My phone buzzes in my pocket.

Monty: Are you home?

I don’t respond, my attention focused on the girl in the room .

Will she step outside and investigate? Or will she stay indoors, where it’s safe?

I linger for a few minutes longer. I don’t want to leave, but I should. It’s as though there’s an invisible thread tying me to this spot. To her . And it takes me a little while to break free from it.

Hands deep in my pockets, I turn my back on her window and walk down the street, whistling beneath my breath. To any outsider it will look like nothing out of the ordinary has happened. Just another guy heading home from school.

But something has happened. Something has changed. And I’m not sure I want to change it back.

A new game has begun.

The girl who moves through life like the world doesn’t know she exists has finally come into my orbit.

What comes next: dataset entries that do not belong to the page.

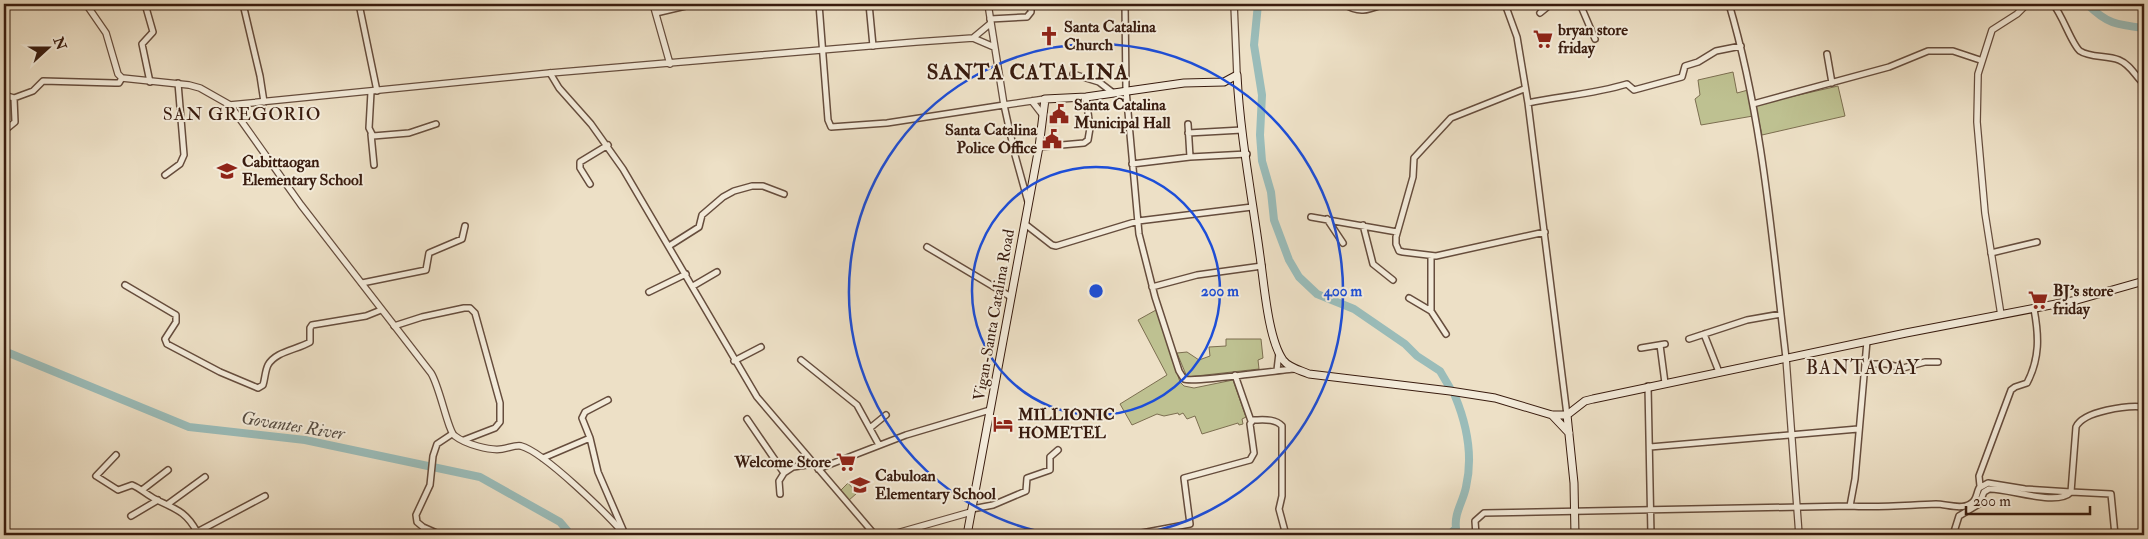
<svg xmlns="http://www.w3.org/2000/svg" width="2148" height="539" viewBox="0 0 2148 539" font-family="'IM FELL Double Pica',serif">
  <style>
    .green { fill: #bec191; stroke: #7c6e50 }
    .lines { fill: none; stroke-linecap: round; stroke-linejoin: round }
    .river { stroke: #9abcb9; stroke-width: 8 }
    .minor-casing { stroke: #664d3d; stroke-width: 8 }
    .tertiary-casing { stroke: #664d3d; stroke-width: 8 }
    .secondary-casing { stroke: #391c0f; stroke-width: 9 }
    .minor { stroke: #f3ebda; stroke-width: 5 }
    .tertiary { stroke: #f3ebda; stroke-width: 5.5 }
    .secondary { stroke: #f3ebda; stroke-width: 7 }
    .ring { fill: none; stroke: #1d4ed8; stroke-width: 2.5 }
    .labels { text-anchor: middle; dominant-baseline: central; stroke-width: 4; stroke-linejoin: round; paint-order: stroke }
    .poi-label { font-size: 16px; font-weight: bold; fill: #391c0f; stroke: #f3ebda; text-anchor: start }
    .street-label { font-size: 16px; fill: #391c0f; stroke: #f3ebda }
    .neighbourhood-label { font-size: 18px; letter-spacing: 1px; fill: #391c0f; stroke: #f3ebda }
    .water-label { font-size: 18px; font-style: italic; fill: #564c42; stroke: #f3ebda }
    .quarter-label { font-size: 19px; letter-spacing: 1px; fill: #391c0f; stroke: #f3ebda }
    .district-label { font-size: 21px; font-weight: bold; letter-spacing: 1px; fill: #391c0f; stroke: #f3ebda }
    .centre { fill: #1d4ed8; stroke: #f3ebda; stroke-width: 2.5 }
    .ring-label { font-size: 15px; text-anchor: middle; font-weight: bold; fill: #1d4ed8; stroke: #f3ebda; stroke-width: 4; stroke-linejoin: round; paint-order: stroke }
  </style>
  <rect width="100%" height="100%" fill="#ede0c6"/>
  <filter id="stains"><feTurbulence type="fractalNoise" baseFrequency=".004" numOctaves="4"/><feColorMatrix values="0 0 0 0 .2 0 0 0 0 .09 0 0 0 0 .02 0 0 0 .5 -.17"/></filter>
  <radialGradient id="worn" r=".72"><stop offset=".6" stop-color="#630" stop-opacity="0"/><stop offset="1" stop-color="#630" stop-opacity=".3"/></radialGradient>
  <!-- green -->
  <path class="green" d="M1733,72L1737,93L1748,90L1753,116L1701,125L1695,99L1700,95L1698,80Z
    M1838,86L1845,116L1762,135L1755,105Z
    M1156,310L1180,382L1184,386L1194,388L1233,380L1246,417L1242,419L1243,424L1239,425L1238,423L1202,434L1195,416L1187,419L1183,413L1179,415L1178,413L1164,416L1157,414L1132,425L1120,404L1167,375L1138,320Z
    M1226,339H1261L1263,358L1258,360L1259,369L1187,377L1177,353L1187,352L1199,360L1210,356L1209,347L1226,346Z
    M848,483L857,493L848,501L840,491Z"/>
  <g class="lines">
    <!-- river -->
    <path class="river" d="M1258,4L1254,45L1262,95L1260,135L1262,161L1271,192L1274,220L1289,260L1299,277L1317,294L1354,309L1405,344L1417,356L1440,371L1450,388
      M2087,4C2107,24 2117,25 2144,28
      M4,351L189,427L305,440L480,477L560,522L571,535
      M1449,535L1456,528C1454,513 1463,502 1466,487C1473,457 1467,425 1455,396"/>
    <defs>
      <path id="minor" d="M145,4L153,32L142,44L150,82
        M243,4L260,76L264,102
        M359,4L377,91
        M819,4L828,120L831,127L887,123L1004,105L1015,155L1028,202
        M869,4L873,46
        M1125,4L1126,90L1139,234L1155,297L1179,371L1184,379C1194,383 1276,370 1295,369
        M1344,4C1359,14 1368,10 1384,4
        M1505,4L1517,37L1528,103L1567,415
        M1580,4L1595,39
        M1729,4C1763,119 1772,240 1786,358
        M2053,4C2063,16 2072,45 2080,51C2090,58 2107,55 2119,60C2131,65 2135,76 2144,84
        M656,13L694,4
        M1540,13L1551,4
        M990,19L1027,17L1031,12V4
        M1827,54L1832,83
        M550,73L559,88L591,124L623,169L757,397L875,535
        M1073,74L1099,82L1112,92
        M1524,89L1451,118L1414,158L1413,177L1396,237V244L1399,251L1403,252L1436,256L1545,232
        M371,92L369,128L373,136L409,133L436,124
        M4,95L14,98
        M1528,103C1562,96 1594,94 1627,84L1634,90L1682,77L1685,66L1698,62L1716,51L1741,46
        M1753,104L1889,67L1928,51H1953L1980,60
        M1188,124L1190,157
        M4,131L15,122L14,98L33,91L43,81L115,83H119L122,78
        M1188,133L1242,130
        M371,134L374,165
        M1039,147L1084,143L1088,140L1090,128L1086,97
        M1132,164L1190,157L1247,154
        M165,175L180,164L184,155L178,83
        M590,184L580,168V162L608,145
        M1311,217L1397,232
        M1327,219L1343,243
        M1025,224L1052,245L1056,246L1138,221L1252,207
        M1363,225L1373,264L1393,280
        M669,246L699,227L702,215L723,197L734,191L752,186H763L784,194
        M927,247L1011,297
        M1991,253L2037,242
        M362,283L426,270L429,253L462,239L465,226
        M125,285L176,315V322L165,339L167,344L220,372L258,388L263,385C265,379 265,371 268,365C276,351 297,350 310,342V328L312,325L366,316L381,310
        M693,286L717,272
        M1152,287L1197,275L1262,266
        M649,292L686,274
        M1409,298L1431,311L1446,334
        M1431,311V256
        M394,326L422,317L464,308H470L475,313L500,403V422L495,428L464,440
        M1704,334L1719,372
        M1689,339L1747,320L1781,314
        M1660,345L1665,383
        M1641,348L1665,344
        M801,360L857,405L879,445
        M734,361L761,347
        M1865,364H1886L1903,368L1925,362H1938
        M1277,370L1279,353
        M1235,375L1251,421
        M1648,386L1651,535
        M608,400L585,412L582,418L590,438L598,472L624,532
        M747,419L784,473L793,467L814,464
        M870,428L886,415
        M1650,447L1858,429
        M116,455L96,476L118,490L132,485C140,488 147,495 155,499C175,509 186,511 197,532L265,496
        M543,458L590,438
        M818,469L906,435L990,410
        M1980,486L1979,476L2011,390L2015,387L2027,383C2040,358 2039,336 2034,309
        M142,490L168,470
        M780,494L779,481L784,473
        M168,504L205,477
        M1850,506L1855,479L1867,341
        M972,509L993,505L1026,491L1027,478L1050,470V457L1058,450
        M131,516L158,500
        M441,535L423,527L417,522L416,515L430,485L433,456L437,444L452,434
        M1131,535L1190,524L1184,478L1250,460L1254,453L1250,424L1253,420C1262,420 1275,418 1282,426V496L1279,509L1286,535
        M1476,535L1475,521L1484,513L1850,506C1879,508 1907,505 1936,504C1946,504 1961,510 1970,504C1977,501 1976,494 1979,488L1988,483L2025,489L2071,492
        M1953,535L1959,516L1979,504L1984,492L1989,489C2008,488 2057,507 2071,492
        M2115,535L2111,494L2071,492L2076,427C2083,411 2128,405 2144,407"/>
      <path id="tertiary" d="M86,4L106,33L118,74L122,78L189,85L200,88L230,105L301,205L431,373C440,387 448,432 455,436C465,444 490,451 502,449C509,448 515,445 521,446C544,452 608,515 625,535
        M653,4L670,64
        M988,4L1004,105L1045,99
        M1234,4L1237,75
        M973,38L991,23
        M1032,101L1042,114
        M230,105L550,73L916,42L973,38L994,47
        M2001,315L1985,213L1977,122L1978,74L1992,30L2017,14L2027,4
        M1786,358L1799,535
        M890,535L971,512"/>
      <path id="secondary" d="M1552,415L1569,433
        M1567,415L1574,483L1575,535
        M967,535L1039,147L1045,99L1086,97L1184,83L1224,82L1237,75C1240,135 1252,196 1260,256C1264,283 1268,339 1283,360C1289,368 1300,370 1309,374L1450,391L1495,398L1552,415H1567L1585,401L1593,399L1906,333L2077,300L2144,281"/>
    </defs>
    <!-- minor casing -->
    <use href="#minor" class="minor-casing"/>
    <!-- tertiary casing -->
    <use href="#tertiary" class="tertiary-casing"/>
    <!-- secondary casing -->
    <use href="#secondary" class="secondary-casing"/>
    <!-- minor -->
    <use href="#minor" class="minor"/>
    <!-- tertiary -->
    <use href="#tertiary" class="tertiary"/>
    <!-- secondary -->
    <use href="#secondary" class="secondary"/>
  </g>
  <!-- distance rings -->
  <g class="ring">
    <circle cx="1096" cy="291" r="124"/>
    <path d="M1057 535A247 247 0 1 1 1135 535"/>
  </g>
  <!-- icons -->
  <defs>
    <symbol id="church-bare" viewBox="-9 -9 18 18"><path d="M-1.2-6h2.4v3.5h3.3v2.4h-3.3V6h-2.4V-.1h-3.3v-2.4h3.3Z" fill="#8f2418" stroke="#f3ebda" stroke-width="2.5" paint-order="stroke"/></symbol>
    <symbol id="supermarket-bare" viewBox="-9 -9 18 18"><path d="M-6-5.5h2.5l.6 2H6L4.5 2H-2.5L-4.4-4H-6ZM-1.5 3.2a1.3 1.3 0 1 0 .1 0ZM3 3.2a1.3 1.3 0 1 0 .1 0Z" fill="#8f2418" stroke="#f3ebda" stroke-width="2.5" paint-order="stroke"/></symbol>
    <symbol id="civic-bare" viewBox="-9 -9 18 18"><path d="M-.6-6.5H3V-4.5H.6V-3L4-1V1h2V6H-6V1h2V-1L-.6-3ZM-1.2 2.5V6h2.4V2.5Z" fill="#8f2418" stroke="#f3ebda" stroke-width="2.5" paint-order="stroke"/></symbol>
    <symbol id="school-bare" viewBox="-9 -9 18 18"><path d="M0-5L7-2L0 1L-7-2ZM-4 1L0 2.5L4 1V4Q0 6-4 4Z" fill="#8f2418" stroke="#f3ebda" stroke-width="2.5" paint-order="stroke"/></symbol>
    <symbol id="hotel-bare" viewBox="-9 -9 18 18"><path d="M-6-4.5h1.5V1H6V5H4.5V3h-9V5H-6ZM-4 0a1.8 1.8 0 1 1 3.6 0ZM.5 0V-2.5h3Q6-2.5 6 0Z" fill="#8f2418" stroke="#f3ebda" stroke-width="2.5" paint-order="stroke"/></symbol>
  </defs>
  <g fill-rule="evenodd">
    <use href="#church-bare" x="1035" y="22" width="28" height="28"/>
    <use href="#supermarket-bare" x="1529" y="25" width="28" height="28"/>
    <use href="#civic-bare" x="1045" y="100" width="28" height="28"/>
    <use href="#civic-bare" x="1038" y="125" width="28" height="28"/>
    <use href="#school-bare" x="213" y="157" width="28" height="28"/>
    <use href="#supermarket-bare" x="2024" y="286" width="28" height="28"/>
    <use href="#hotel-bare" x="989" y="410" width="28" height="28"/>
    <use href="#supermarket-bare" x="832" y="448" width="28" height="28"/>
    <use href="#school-bare" x="846" y="471" width="28" height="28"/>
  </g>
  <g class="labels">
    <!-- poi labels -->
    <g class="poi-label">
      <text x="1064" y="27">Santa Catalina<tspan x="1064" dy="18">Church</tspan></text>
      <text x="1558" y="30">bryan store<tspan x="1558" dy="18">friday</tspan></text>
      <text x="1074" y="105">Santa Catalina<tspan x="1074" dy="18">Municipal Hall</tspan></text>
      <text x="1037" y="130" text-anchor="end">Santa Catalina<tspan x="1037" dy="18">Police Office</tspan></text>
      <text x="242" y="162">Cabittaogan<tspan x="242" dy="18">Elementary School</tspan></text>
      <text x="2053" y="291">BJ's store<tspan x="2053" dy="18">friday</tspan></text>
      <text x="1018" y="415">MILLIONIC<tspan x="1018" dy="18">HOMETEL</tspan></text>
      <text x="831" y="462" text-anchor="end">Welcome Store</text>
      <text x="875" y="476">Cabuloan<tspan x="875" dy="18">Elementary School</tspan></text>
    </g>
    <!-- street labels -->
    <g class="street-label">
      <text transform="translate(994 315) rotate(-80)">Vigan-Santa Catalina Road</text>
    </g>
    <!-- neighbourhood labels -->
    <g class="neighbourhood-label">
      <text x="242" y="114">SAN GREGORIO</text>
    </g>
    <!-- water labels -->
    <g class="water-label">
      <text transform="translate(293 426) rotate(9)">Govantes River</text>
    </g>
    <!-- quarter labels -->
    <g class="quarter-label">
      <text x="1863" y="368">BANTAOAY</text>
    </g>
    <!-- district labels -->
    <g class="district-label">
      <text x="1028" y="72">SANTA CATALINA</text>
    </g>
  </g>
  <circle cx="1096" cy="291" r="8" class="centre"/>
  <g class="ring-label">
    <text x="1220" y="296">200 m</text>
    <text x="1343" y="296">400 m</text>
  </g>
  <!-- margin -->
  <rect width="2148" height="539" fill="none" stroke="#ede0c6" stroke-width="20"/>
  <rect x="5" y="5" width="2138" height="529" fill="none" stroke="#391c0f" stroke-width="2.5"/>
  <rect x="10" y="10" width="2128" height="519" fill="none" stroke="#391c0f"/>
  <!-- north arrow -->
  <g transform="translate(48 48) rotate(69)" stroke="#f3ebda" stroke-width="4" paint-order="stroke">
  <path d="M0-4L9 19L0 12L-9 19Z" fill="#391c0f"/>
  <text y="-8" font-size="14" font-weight="bold" text-anchor="middle" fill="#391c0f">N</text>
  </g>
  <!-- scale -->
  <path d="M1966 506v8h124v-8" fill="none" stroke="#391c0f" stroke-width="2.5"/>
  <text x="1973" y="506" font-size="15" fill="#391c0f" stroke="#f3ebda" stroke-width="4" paint-order="stroke">200 m</text>
  <rect width="100%" height="100%" filter="url(#stains)"/>
  <rect width="100%" height="100%" fill="url(#worn)"/>
</svg>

I’m not sure what it’ll take to get her out of my head.

Or if I even want to.

My thoughts are full of her as I walk back to school to pick up my car. The way she dances, how different she seems. How she paused at the window, that tiny moment of hesitation. And the thrill of it hums in my veins the entire drive home.

My house lies on the farthest edge of town, a sprawling estate that feels too big, too empty. There are no lights on, no signs of life, when I approach. I don’t remember a time when I was ever greeted by voices, or lights, by anything other than darkness.

The front door clicks shut behind me, echoing through the wide, empty hallway, and I move through the house, turning on a few lights out of habit. The high ceilings and polished floors only makes the house feel emptier, colder, and every step I make echoes back at me. It’s a place built for grandeur, for people, for parties , but it might as well be a tomb most nights, for all the time anyone spends here.

I make my way up to the second floor where my room is, a large space with floor-to-ceiling windows that overlook nothing but the long stretch of grass and trees. The moon casts a pale glow through the glass, and I don’t bother turning on the light. I like the way the moonlight transforms my room.

I have an armchair near the window, and I sit down, my thoughts still tangled with Ileana.

There’s something about her. Something that makes me want to peel back those layers and see what she’s hiding.

Something … Something … Something.

That word is on constant repetition, but there’s nothing else I can use to explain what happened today.

I’m not sure why that excites me. Maybe it’s because I’ve seen her in a way I don’t think anyone else has. I’ve watched her when she thought no one was looking.

I can’t remember the last time someone caught my attention like this. I’m already thinking about tomorrow. About the next time I’ll see her. The next time I can force her to acknowledge me.

The rush I felt tonight … the satisfaction I got from following her. I’ve never felt anything like it before.

I lean back on my chair, a smile pulling my lips up as I make plans.

I can’t wait to see what tomorrow will bring.